Adding more non-Western art to the existing dataset would also not be a very useful solution due to the overwhelming prevalence of Western art on the internet. “It’s like giving clean water to a tree that’s been fed polluted water for the past 25 years,” Winger-Bearskin said. “Even if the water is getting better now, the fruits from this tree are still infected. Running the same model with new training data does not significantly change it.”

Instead, creating a better, more representative AI model would require building it from scratch — which is exactly what Winger-Bearskin, a member of the Seneca Cayuga Nation from Oklahoma and an artist herself, does when she uses AI to create artwork about the climate crisis.

This is a labor intensive process. “The hardest part is creating the dataset,” Du said. It takes millions of images to train an AI arts generator, and Du said it would take months to create a dataset that is equally representative of all art styles found around the world.

If the artistic bias inherent in most AI art models has a positive side, then perhaps it is this: like all good art, it reveals something about our society. According to Winger-Bearskin, many contemporary art museums have more space for art created by people from underrepresented communities than in the past. But this art is still only a small fraction of what exists in the museum archives.

“The job of an artist is to talk about what is happening in the world, to highlight problems so that we notice them,” he said. Jin Oh, adjunct professor at the Robotics Institute at Carnegie Mellon University. AI art models can’t comment on their own—everything they create is human-made—but the art they create creates a kind of random meta-commentary that O thinks deserves attention. “It gives us the opportunity to observe the world the way it works, and not the ideal world we want it to be.”
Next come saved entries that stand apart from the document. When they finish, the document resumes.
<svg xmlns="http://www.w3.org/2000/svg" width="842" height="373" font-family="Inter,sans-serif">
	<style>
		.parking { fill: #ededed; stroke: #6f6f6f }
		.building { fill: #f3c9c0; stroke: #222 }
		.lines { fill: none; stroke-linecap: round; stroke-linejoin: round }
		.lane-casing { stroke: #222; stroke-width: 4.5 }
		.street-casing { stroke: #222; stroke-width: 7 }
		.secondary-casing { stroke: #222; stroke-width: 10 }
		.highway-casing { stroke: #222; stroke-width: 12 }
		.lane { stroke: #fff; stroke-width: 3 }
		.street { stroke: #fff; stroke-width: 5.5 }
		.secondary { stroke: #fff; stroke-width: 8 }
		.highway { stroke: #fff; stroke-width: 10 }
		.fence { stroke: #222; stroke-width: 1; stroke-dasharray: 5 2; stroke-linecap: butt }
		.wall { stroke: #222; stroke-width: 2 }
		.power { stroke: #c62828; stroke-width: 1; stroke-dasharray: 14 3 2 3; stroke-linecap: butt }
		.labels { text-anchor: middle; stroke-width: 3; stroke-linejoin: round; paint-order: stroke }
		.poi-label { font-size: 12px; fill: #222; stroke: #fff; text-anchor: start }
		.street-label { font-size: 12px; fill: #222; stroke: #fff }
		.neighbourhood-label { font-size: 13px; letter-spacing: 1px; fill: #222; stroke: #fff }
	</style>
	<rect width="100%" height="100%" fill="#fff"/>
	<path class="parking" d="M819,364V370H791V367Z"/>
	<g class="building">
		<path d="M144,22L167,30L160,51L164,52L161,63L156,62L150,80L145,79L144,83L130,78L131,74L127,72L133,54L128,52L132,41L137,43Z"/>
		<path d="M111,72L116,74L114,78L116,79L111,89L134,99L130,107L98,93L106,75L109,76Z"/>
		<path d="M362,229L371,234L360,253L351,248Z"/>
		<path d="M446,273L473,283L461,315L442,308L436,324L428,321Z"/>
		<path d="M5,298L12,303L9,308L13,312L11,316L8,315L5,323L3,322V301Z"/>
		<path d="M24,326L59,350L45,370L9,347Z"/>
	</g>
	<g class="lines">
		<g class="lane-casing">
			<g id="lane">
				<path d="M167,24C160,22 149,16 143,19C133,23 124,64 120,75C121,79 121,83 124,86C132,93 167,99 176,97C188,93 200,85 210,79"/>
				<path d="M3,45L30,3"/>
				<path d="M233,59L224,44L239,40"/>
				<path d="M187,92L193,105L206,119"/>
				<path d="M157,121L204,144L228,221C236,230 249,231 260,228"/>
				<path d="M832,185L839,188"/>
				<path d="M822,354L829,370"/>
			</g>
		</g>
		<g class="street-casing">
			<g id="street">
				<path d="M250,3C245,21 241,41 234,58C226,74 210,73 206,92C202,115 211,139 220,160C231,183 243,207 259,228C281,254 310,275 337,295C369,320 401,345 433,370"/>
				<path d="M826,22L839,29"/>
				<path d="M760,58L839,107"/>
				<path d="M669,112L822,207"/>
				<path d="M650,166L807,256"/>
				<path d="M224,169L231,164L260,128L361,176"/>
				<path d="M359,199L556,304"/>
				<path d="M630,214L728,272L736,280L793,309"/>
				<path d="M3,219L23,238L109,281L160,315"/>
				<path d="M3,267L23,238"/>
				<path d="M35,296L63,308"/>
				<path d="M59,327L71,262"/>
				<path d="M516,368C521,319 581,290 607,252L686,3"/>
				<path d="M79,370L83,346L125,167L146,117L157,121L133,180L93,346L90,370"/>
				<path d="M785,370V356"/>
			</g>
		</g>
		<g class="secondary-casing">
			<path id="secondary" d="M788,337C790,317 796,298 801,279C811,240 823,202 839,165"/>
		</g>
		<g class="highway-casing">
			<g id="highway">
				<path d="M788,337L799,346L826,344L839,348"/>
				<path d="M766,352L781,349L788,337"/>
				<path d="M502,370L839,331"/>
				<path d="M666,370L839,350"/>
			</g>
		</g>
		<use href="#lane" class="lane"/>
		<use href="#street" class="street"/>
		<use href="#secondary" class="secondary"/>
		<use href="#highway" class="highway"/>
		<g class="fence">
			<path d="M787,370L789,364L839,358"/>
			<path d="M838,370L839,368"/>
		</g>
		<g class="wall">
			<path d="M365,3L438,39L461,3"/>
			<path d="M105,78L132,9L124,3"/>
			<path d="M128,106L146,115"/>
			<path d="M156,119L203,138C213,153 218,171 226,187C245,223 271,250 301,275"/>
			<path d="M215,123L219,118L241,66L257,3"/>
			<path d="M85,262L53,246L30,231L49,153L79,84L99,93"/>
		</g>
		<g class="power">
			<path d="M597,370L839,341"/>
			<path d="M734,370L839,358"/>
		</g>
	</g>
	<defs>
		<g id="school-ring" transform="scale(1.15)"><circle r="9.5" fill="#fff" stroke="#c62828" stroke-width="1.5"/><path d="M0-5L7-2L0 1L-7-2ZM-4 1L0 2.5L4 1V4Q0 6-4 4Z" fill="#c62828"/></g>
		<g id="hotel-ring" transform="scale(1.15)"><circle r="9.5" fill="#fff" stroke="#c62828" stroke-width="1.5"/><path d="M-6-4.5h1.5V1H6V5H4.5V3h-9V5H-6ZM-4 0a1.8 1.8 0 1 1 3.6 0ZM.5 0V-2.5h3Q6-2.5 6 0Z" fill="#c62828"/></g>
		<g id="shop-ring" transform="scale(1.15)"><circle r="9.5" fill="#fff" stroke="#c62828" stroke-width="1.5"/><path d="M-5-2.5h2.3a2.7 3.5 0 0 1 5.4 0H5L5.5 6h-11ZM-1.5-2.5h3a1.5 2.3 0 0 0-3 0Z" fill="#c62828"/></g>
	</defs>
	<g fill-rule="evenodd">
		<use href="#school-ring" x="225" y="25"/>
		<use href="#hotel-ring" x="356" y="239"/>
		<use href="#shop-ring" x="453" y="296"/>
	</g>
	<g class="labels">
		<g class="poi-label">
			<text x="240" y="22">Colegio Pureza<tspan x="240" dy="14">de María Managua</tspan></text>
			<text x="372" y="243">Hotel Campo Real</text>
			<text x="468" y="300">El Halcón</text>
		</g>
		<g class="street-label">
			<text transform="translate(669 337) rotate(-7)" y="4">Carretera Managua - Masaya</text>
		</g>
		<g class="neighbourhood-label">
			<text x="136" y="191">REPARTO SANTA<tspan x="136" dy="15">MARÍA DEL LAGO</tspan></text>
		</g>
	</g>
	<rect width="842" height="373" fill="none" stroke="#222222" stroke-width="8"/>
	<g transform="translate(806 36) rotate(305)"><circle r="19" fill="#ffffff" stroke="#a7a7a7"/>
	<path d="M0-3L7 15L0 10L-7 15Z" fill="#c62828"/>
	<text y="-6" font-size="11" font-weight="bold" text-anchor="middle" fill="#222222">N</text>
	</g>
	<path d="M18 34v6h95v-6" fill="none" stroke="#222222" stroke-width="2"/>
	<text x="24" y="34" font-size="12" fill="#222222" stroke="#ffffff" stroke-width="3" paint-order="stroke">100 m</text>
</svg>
This is not to say that O believes that fairer models should not be created—they are important for circumstances where depicting an idealized world is useful, such as for children’s books or commercial applications, she told Recode—but rather, the existence of imperfect models should push us to deeper reflections on how we use them. Instead of just trying to eliminate biases as if they don’t exist, Oh said, we should take the time to identify and quantify them so that we can constructively discuss their impact and how to minimize it.

“The main goal is to help human creativity,” said Oh, who is researching ways to create more intuitive human-AI interactions. “People want to blame AI. But the end product is our responsibility.”